Task 5 - Mapping SNPs

From Bioinformatikpedia

All the proteins studied in this practical are involved in monogenetic diseases. These diseases can be caused by single point mutations, so called missense and nonsense mutations.

Introductory talk

The talk introduces:

  • Genes and mutations
  • The databases: OMIN, dbSNP, HGMD, SNPdbe

Tasks and questions

This week you will research (again) your protein. In particular, you will focus on the known point mutations for your protein. Imagine somebody just realized that this protein sequence is related to a specific (your) disease.

Your task is to map approximately 100 point mutations onto your protein sequence. You will have to create a login for the free version of "The Human Gene Mutation Database" (HGMD).

In HGMD (The Human Gene Mutation Database), look for missense and nonsense mutations. HGMD does not list silent point mutations. In dbSNP (Short Genetic Variations), look for silent (point) mutations. In most cases, significantly more than 100 mutations are known. The residue numbers in the two databases may not correspond to each other. You need to find a way to compare between HGMD and dbSNP. In the following, the task is described in more detail using cystic fibrosis as an example. You are free to use a different approach!

Example: Cystic fibrosis

Cystic fibrosis (CF) or mucoviscidosis is a recessive monogenetic disease that affects the respiratory, digestive and reproductive systems. CF involves the production of abnormally thick mucus linings in the lungs (WHO, http://www.who.int). CF is caused by a mutation in the gene coding for the cystic fibrosis transmembrane conductance regulator (CFTR).

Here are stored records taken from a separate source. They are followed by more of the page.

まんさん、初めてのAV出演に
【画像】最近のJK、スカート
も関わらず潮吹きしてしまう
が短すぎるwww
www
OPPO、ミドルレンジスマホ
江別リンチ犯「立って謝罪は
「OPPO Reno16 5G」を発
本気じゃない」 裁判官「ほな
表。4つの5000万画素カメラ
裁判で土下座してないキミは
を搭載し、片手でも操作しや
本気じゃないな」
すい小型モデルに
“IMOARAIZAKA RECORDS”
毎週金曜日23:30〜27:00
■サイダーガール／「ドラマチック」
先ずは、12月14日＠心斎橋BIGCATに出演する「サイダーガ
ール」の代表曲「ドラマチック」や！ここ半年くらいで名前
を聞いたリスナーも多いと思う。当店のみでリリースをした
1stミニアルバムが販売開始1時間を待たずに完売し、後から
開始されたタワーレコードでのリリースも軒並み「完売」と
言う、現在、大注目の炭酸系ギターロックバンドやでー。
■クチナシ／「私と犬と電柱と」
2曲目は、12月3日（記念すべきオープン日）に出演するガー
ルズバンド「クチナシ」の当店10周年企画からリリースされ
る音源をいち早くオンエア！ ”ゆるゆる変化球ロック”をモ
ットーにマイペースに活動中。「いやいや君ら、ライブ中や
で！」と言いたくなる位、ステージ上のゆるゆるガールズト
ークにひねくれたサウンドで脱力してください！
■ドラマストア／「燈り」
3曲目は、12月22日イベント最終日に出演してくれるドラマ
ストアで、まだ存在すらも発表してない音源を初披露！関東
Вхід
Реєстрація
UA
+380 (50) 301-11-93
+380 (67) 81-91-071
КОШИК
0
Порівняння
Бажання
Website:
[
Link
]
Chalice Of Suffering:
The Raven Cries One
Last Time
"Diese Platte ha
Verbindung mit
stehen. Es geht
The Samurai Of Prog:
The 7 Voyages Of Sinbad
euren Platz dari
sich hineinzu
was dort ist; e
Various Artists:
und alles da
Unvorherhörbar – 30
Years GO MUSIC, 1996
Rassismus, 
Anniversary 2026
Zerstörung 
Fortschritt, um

  • Search for "gene symbol" CFTR
  • Which mutation types occur? Give a short definition.
  • Get the "missense/nonsense" mutations. How many are given in the non-professional version of HGMD?
  • The protein sequence can be obtained via the accession number, here "NM_000492.3", that links to the NCBI. At NCBI, you can download the protein sequence in FASTA format.
  • Alternatively, you can obtain the protein sequence via the the cDNA sequence. Using the "switch view" link, the protein sequence in three-letter code is given.
  • If you use the cDNA/switch view option, you have to find a tool to translate the three-letter to the one-letter amino acid code, for example: http://molbiol.ru/eng/scripts/01_17.html. You can also translate the DNA sequence directly to the (one-letter) amino acid code. You can also write simple scripts yourself.

2. dbSNP

  • Search for "SNP" and "gene" CFTR
  • Take care that you look at the results for Homo sapiens.
  • The results of the "SNP" search can be displayed for example as "Graphic Summary" and "FASTA". Choose the display that is most helpful to you.
  • From the "gene" search, you can go to the "SNP Geneview Report". The link is found in the section "Genotypes".
  • In dbSNP, you may find many deletions and insertions. If a single nucleotide is deleted or inserted, in principle, this constitutes a point mutation. Why can the effect of deletions and insertions be significant? When would it be less severe? Do not regard deletions and insertion on your map.

3. Mutation map

  • Generate a map of your protein sequences showing (about 100) point mutations. Mark silent and disease causing mutations.
  • To map the mutations from HGMD and dbSNP onto the same protein sequence, you may have to align the two protein sequences you obtain from HGMD and dbSNP.
  • The results can be presented in a table or graphically.